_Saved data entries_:
—————

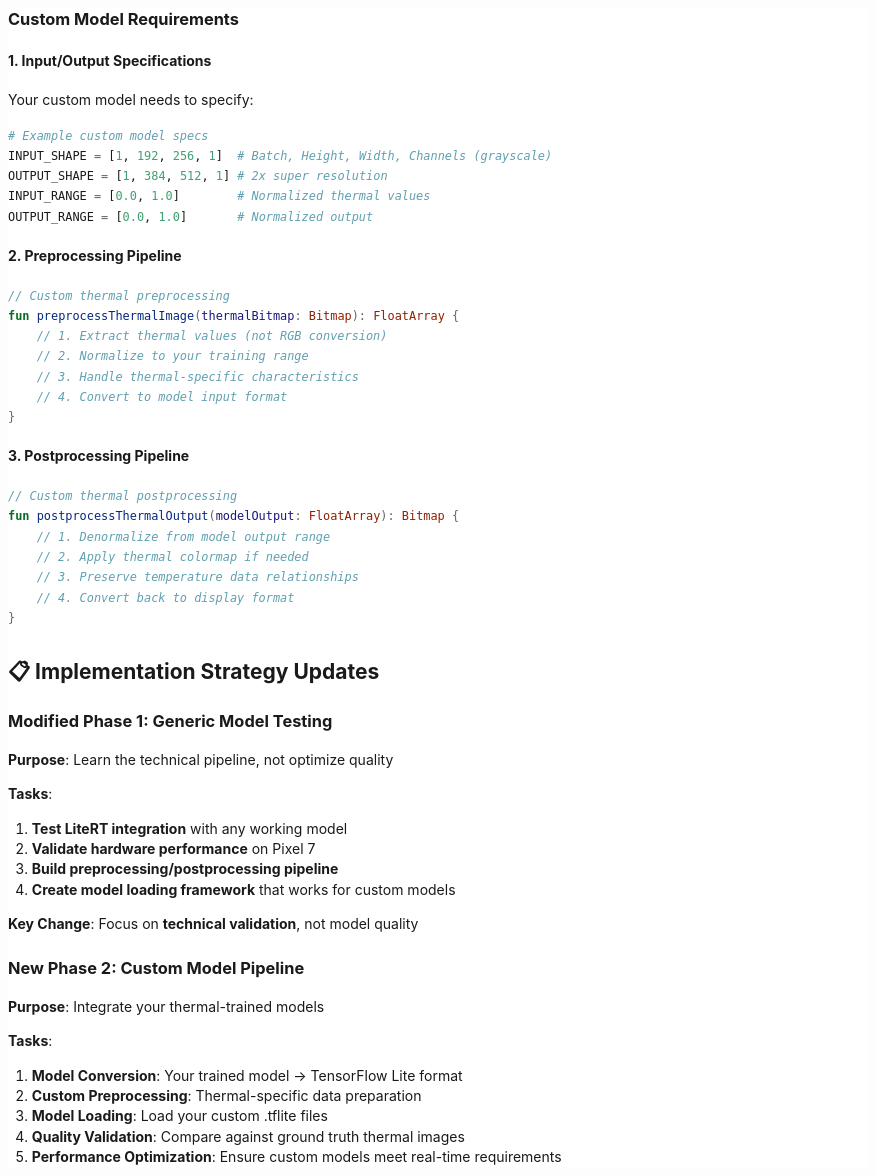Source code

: ### **Custom Model Requirements**

#### **1. Input/Output Specifications**
Your custom model needs to specify:
```python
# Example custom model specs
INPUT_SHAPE = [1, 192, 256, 1]  # Batch, Height, Width, Channels (grayscale)
OUTPUT_SHAPE = [1, 384, 512, 1] # 2x super resolution
INPUT_RANGE = [0.0, 1.0]        # Normalized thermal values
OUTPUT_RANGE = [0.0, 1.0]       # Normalized output
```

#### **2. Preprocessing Pipeline**
```kotlin
// Custom thermal preprocessing
fun preprocessThermalImage(thermalBitmap: Bitmap): FloatArray {
    // 1. Extract thermal values (not RGB conversion)
    // 2. Normalize to your training range
    // 3. Handle thermal-specific characteristics
    // 4. Convert to model input format
}
```

#### **3. Postprocessing Pipeline**
```kotlin
// Custom thermal postprocessing  
fun postprocessThermalOutput(modelOutput: FloatArray): Bitmap {
    // 1. Denormalize from model output range
    // 2. Apply thermal colormap if needed
    // 3. Preserve temperature data relationships
    // 4. Convert back to display format
}
```

## 📋 Implementation Strategy Updates

### **Modified Phase 1: Generic Model Testing**
**Purpose**: Learn the technical pipeline, not optimize quality

**Tasks**:
1. **Test LiteRT integration** with any working model
2. **Validate hardware performance** on Pixel 7
3. **Build preprocessing/postprocessing pipeline** 
4. **Create model loading framework** that works for custom models

**Key Change**: Focus on **technical validation**, not model quality

### **New Phase 2: Custom Model Pipeline**
**Purpose**: Integrate your thermal-trained models

**Tasks**:
1. **Model Conversion**: Your trained model → TensorFlow Lite format
2. **Custom Preprocessing**: Thermal-specific data preparation
3. **Model Loading**: Load your custom .tflite files
4. **Quality Validation**: Compare against ground truth thermal images
5. **Performance Optimization**: Ensure custom models meet real-time requirements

—————

_Task item_:
What do the lines from the one with "2. **Custom Preprocessing**: Thermal-specific" through the last line of the entries say? Print them word for word, both ends included, and nothing else.

_Expected answer_:
2. **Custom Preprocessing**: Thermal-specific data preparation
3. **Model Loading**: Load your custom .tflite files
4. **Quality Validation**: Compare against ground truth thermal images
5. **Performance Optimization**: Ensure custom models meet real-time requirements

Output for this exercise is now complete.